Other countries including Germany, Italy, France, Israel and Singapore have also restricted travel over the variant, and European Commission president Ursula von der Leyen has proposed stopping air travel from the southern African region.
However, South Africa’s foreign minister Naledi Pandor said on Friday that the UK’s decision to ban flights “seems to have been rushed”.
She said: “Whilst South Africa respects the right of all countries to take the necessary precautionary measures to protect their citizens, the UK’s decision to temporarily ban South Africans from entering the UK seems to have been rushed as even the World Health Organisation is yet to advise on the next steps.”
Professor Glenda Gray, president and chief executive of the South African Medical Research Council, told the Today programme the variant was showing between 26 and 32 changes in the spike protein of the virus and 45 amino acid changes.
She added: “We are entering into the fourth wave, and whether it’s driven by this new variant is of high concern because it may mean that people who have been infected with Delta or other variants may not be protected this time around.”

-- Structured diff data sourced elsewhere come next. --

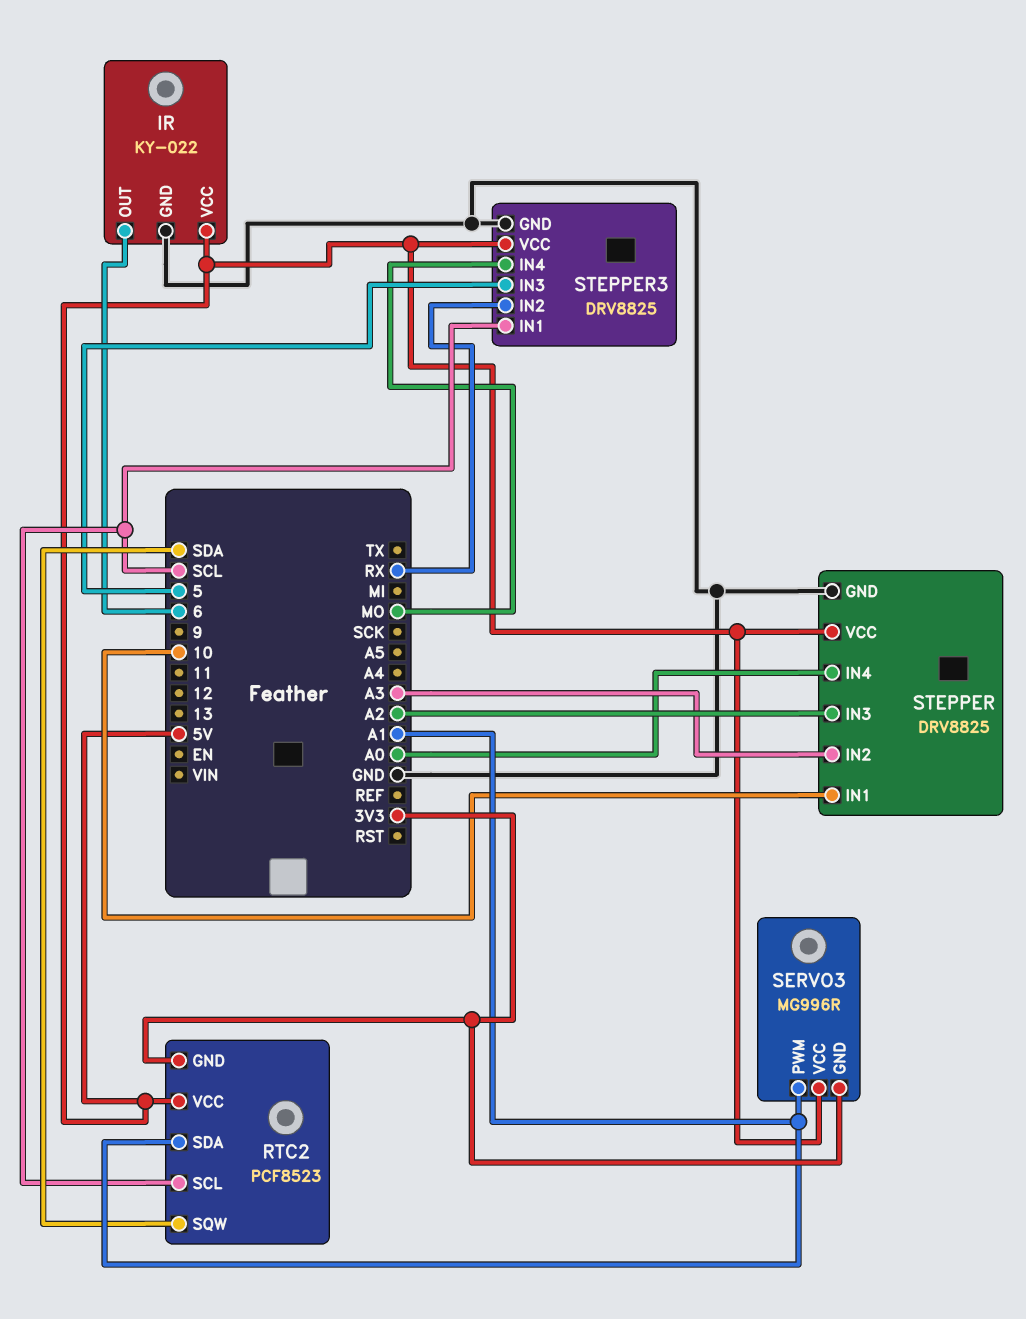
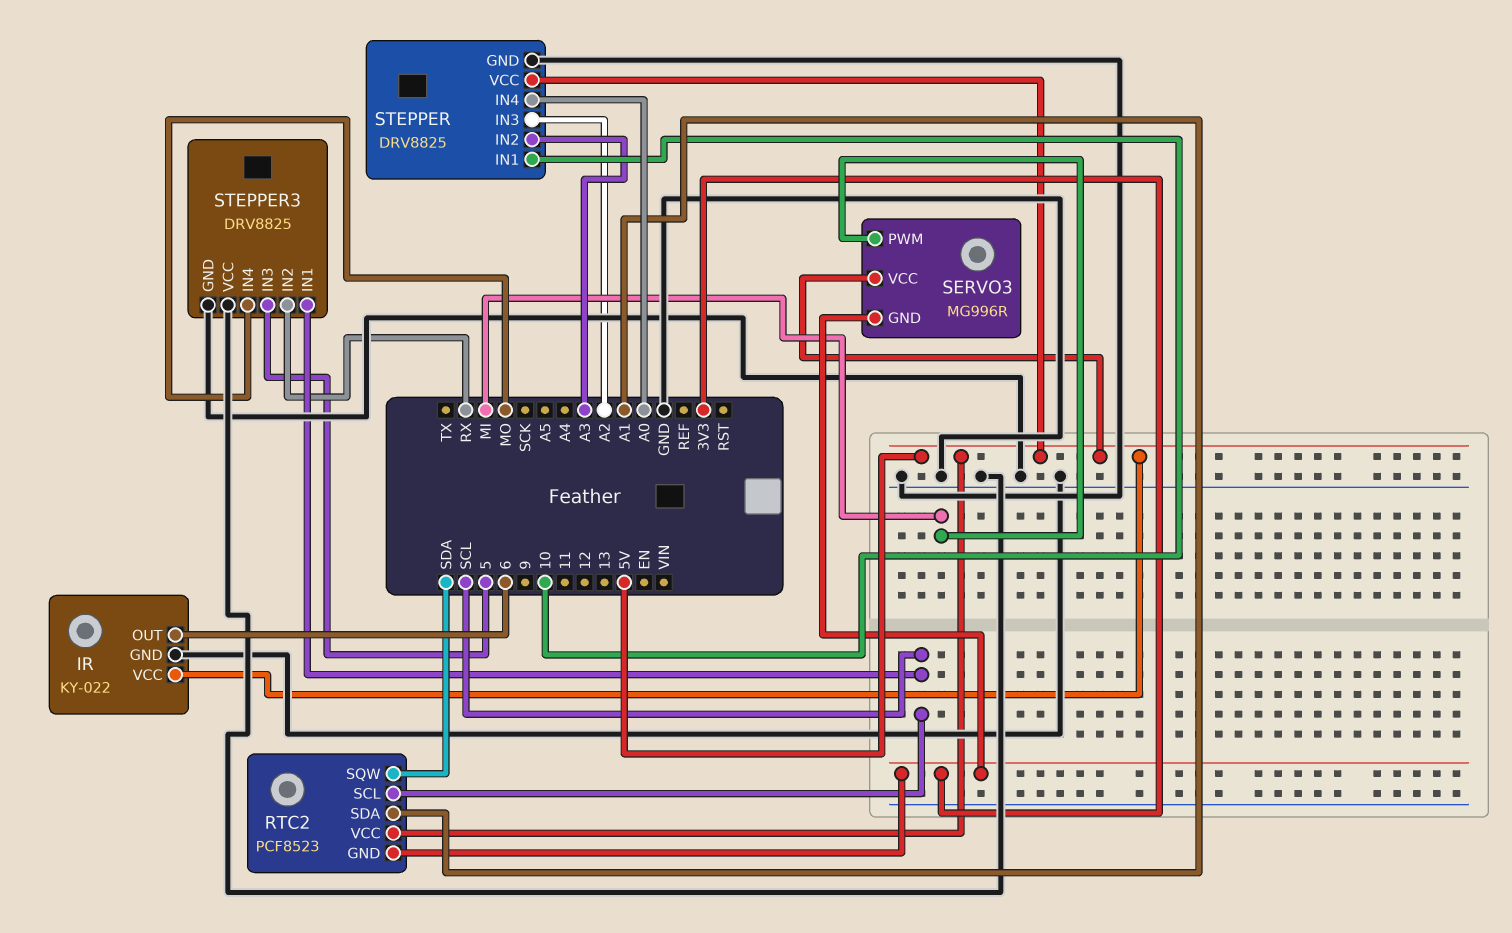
SERVO3 pin PWM: A1 -> MI
STEPPER3 pin VCC: 5V -> GND

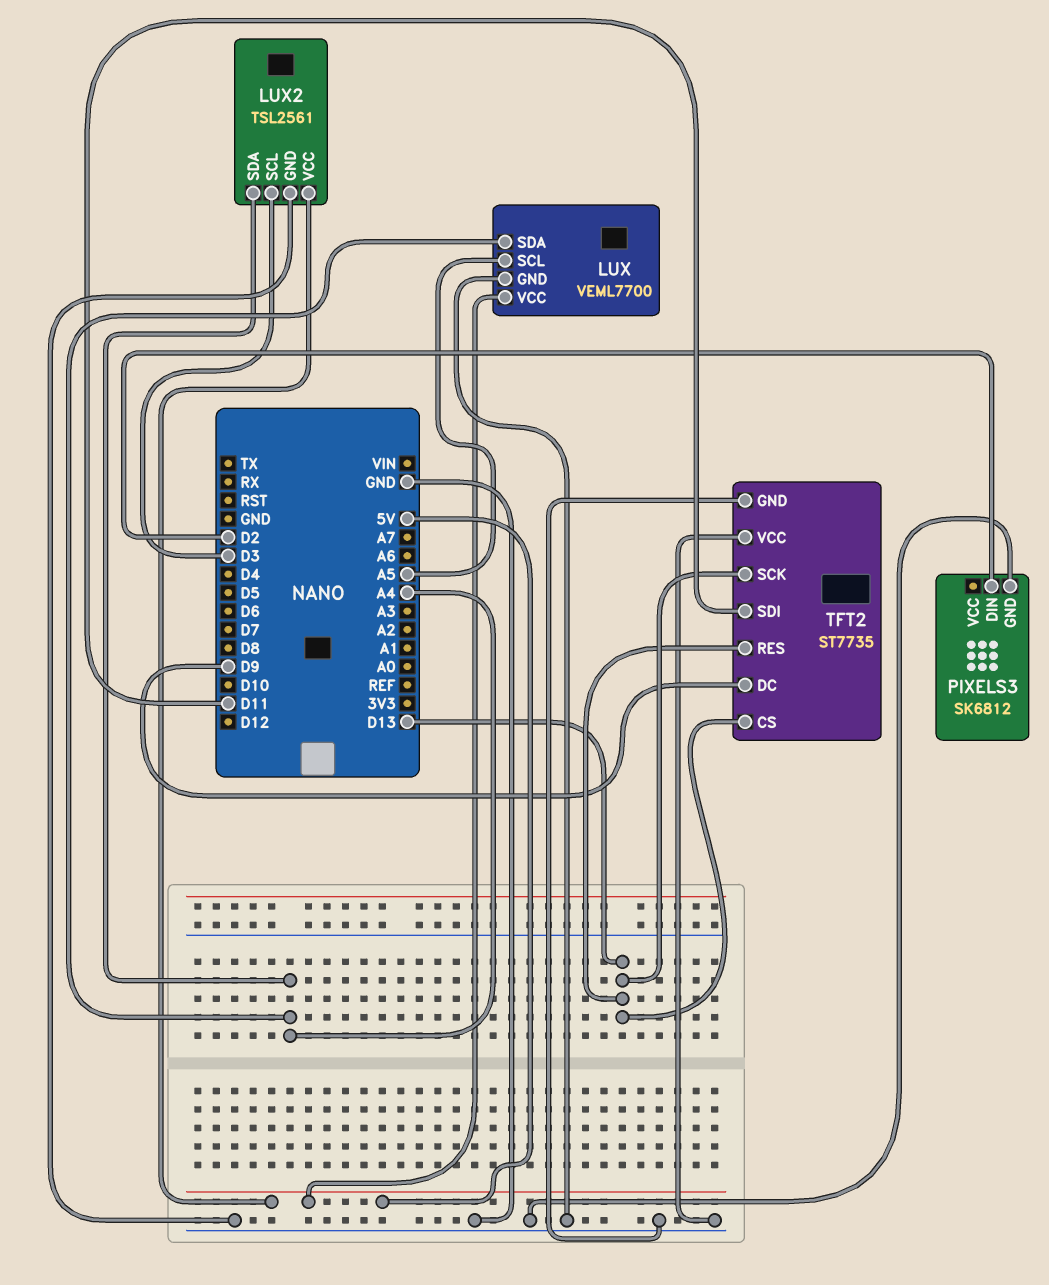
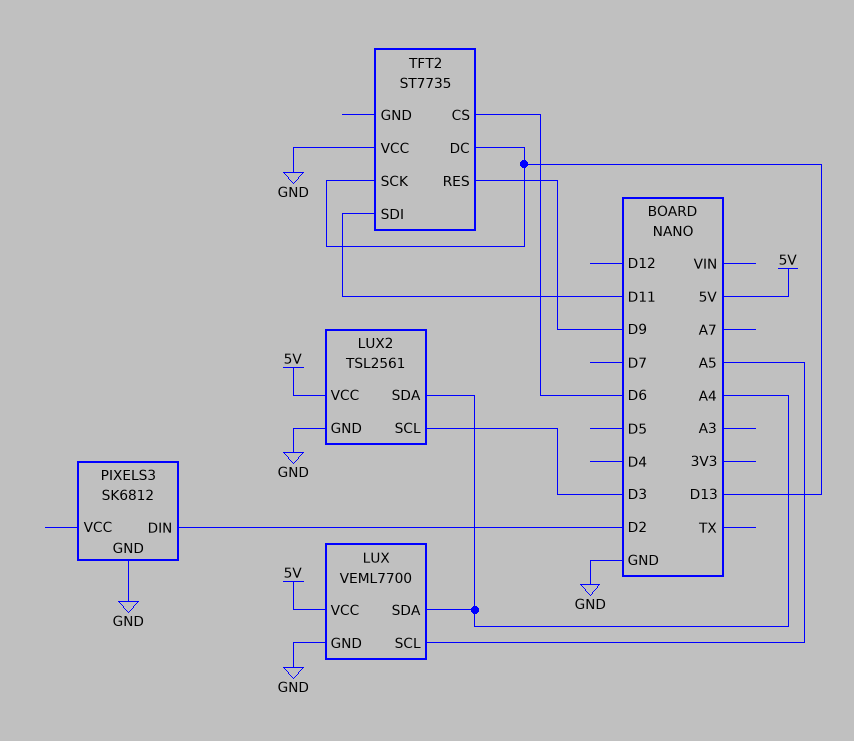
TFT2 pin CS: D13 -> D6
TFT2 pin DC: D9 -> D13
TFT2 pin GND: GND -> none
TFT2 pin RES: D13 -> D9

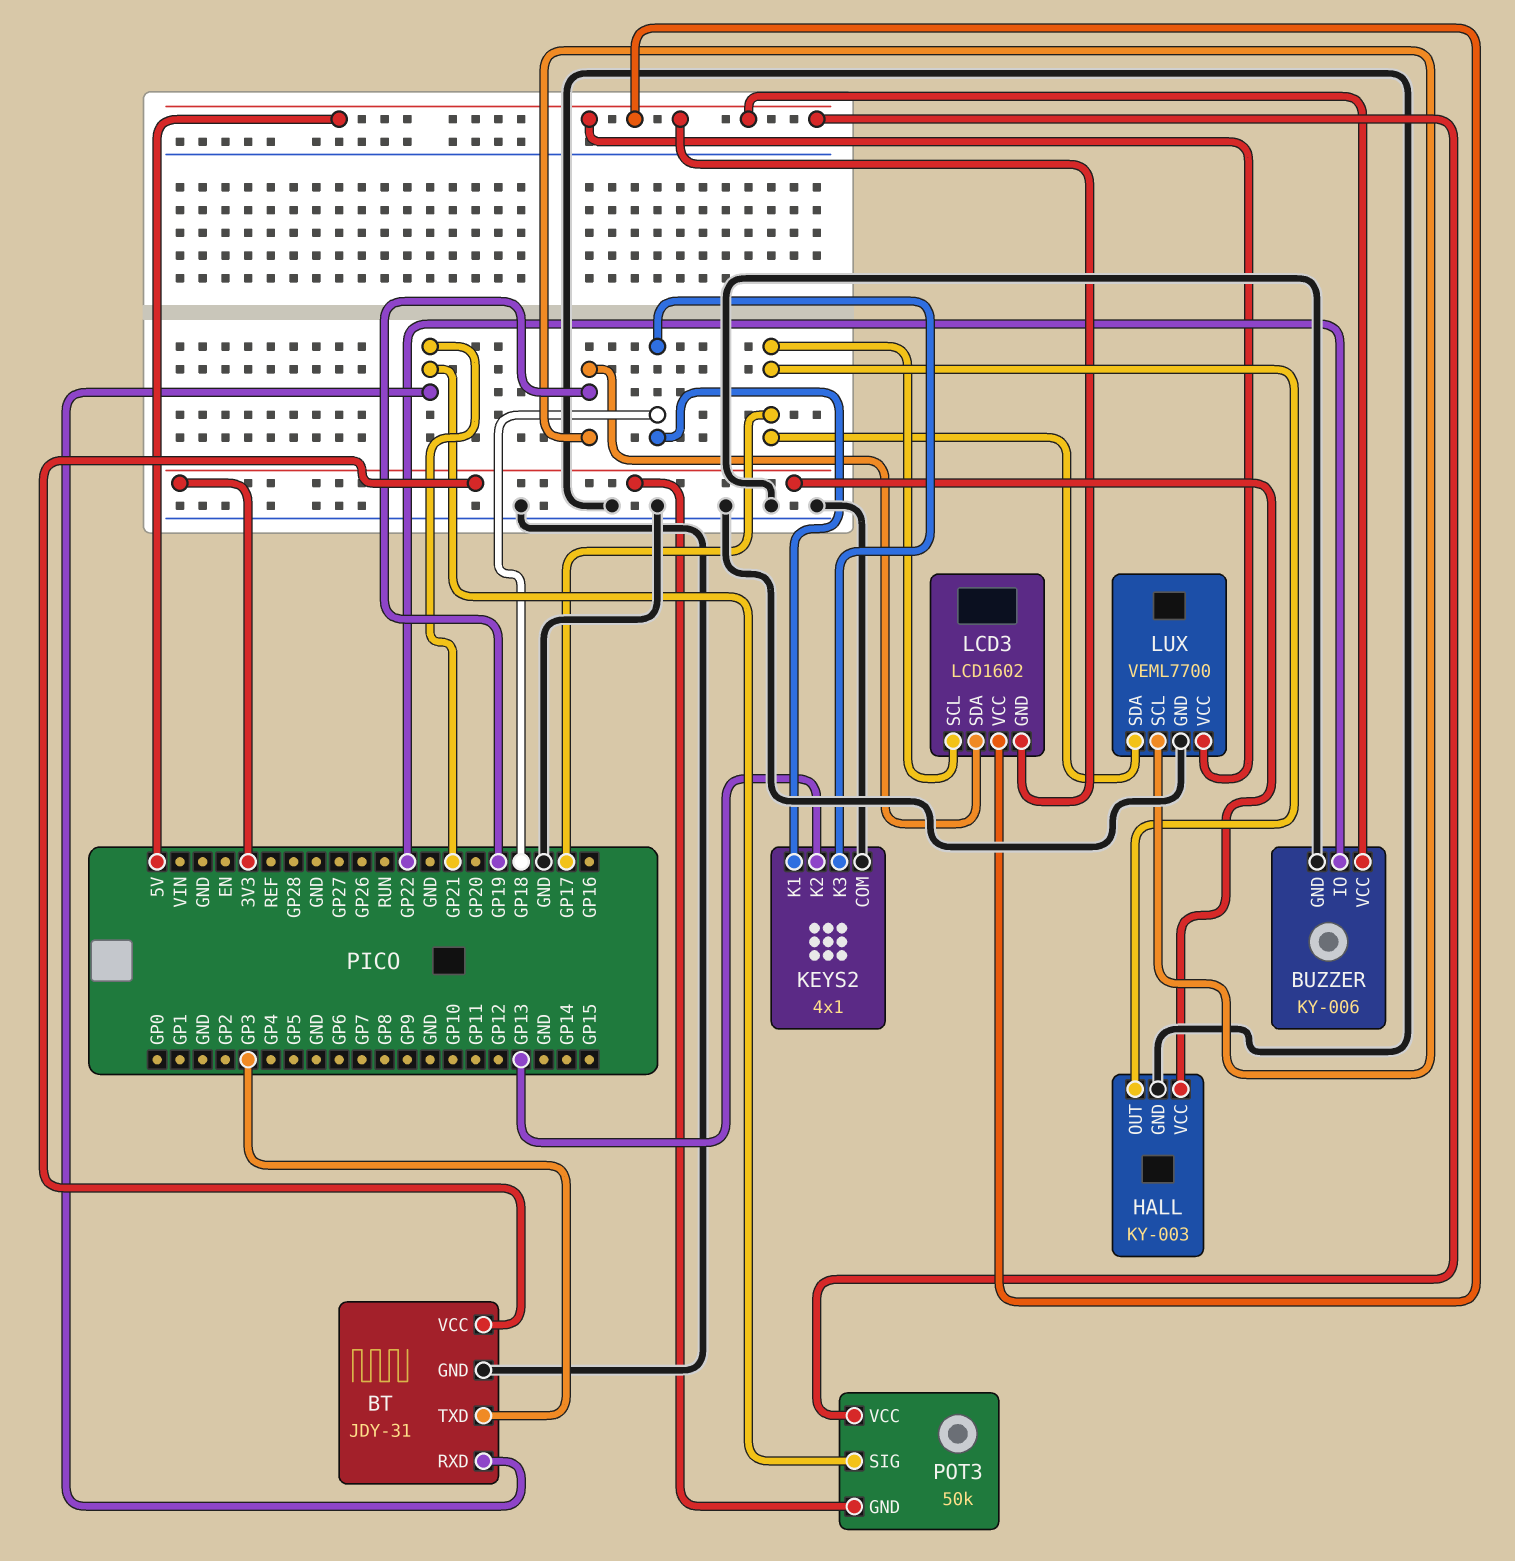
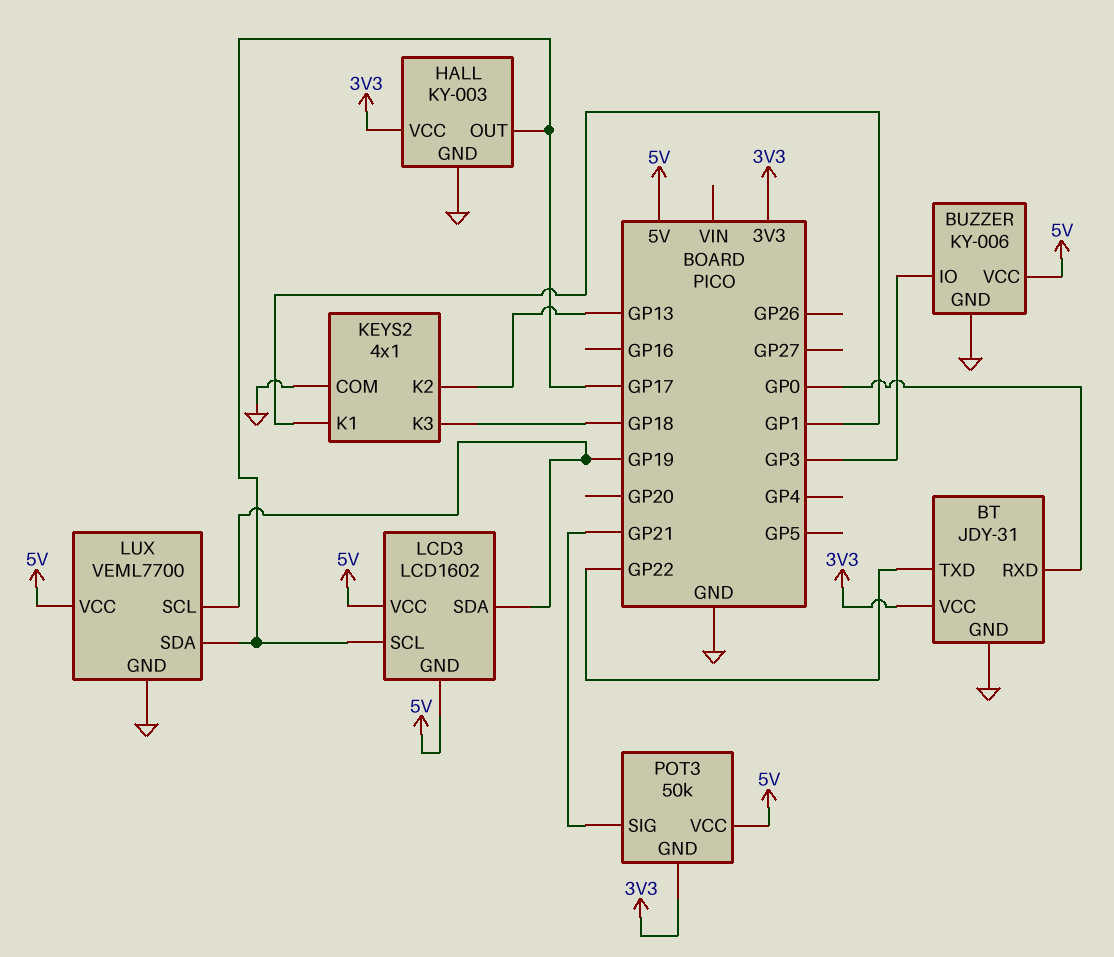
BT pin RXD: GP21 -> GP0
BT pin TXD: GP3 -> GP22
BUZZER pin IO: GP22 -> GP3
KEYS2 pin K1: GP18 -> GP1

Professor James Naismith, director of the Rosalind Franklin Institute in Oxford, told the programme the new variant will “almost certainly” make vaccines less effective, though they would still offer protection.
He added: “If it spreads more quickly then yes, it will get here. The travel ban will delay its arrival but if it spreads more quickly the lesson has surely been from all the variants we’ve seen before that it will get here eventually.”
Pfizer/BioNTech, which has produced a vaccine against Covid-19, is already studying the new variant’s ability to evade vaccines.
Experts have said vaccines can be tweaked to tackle new variants as they emerge.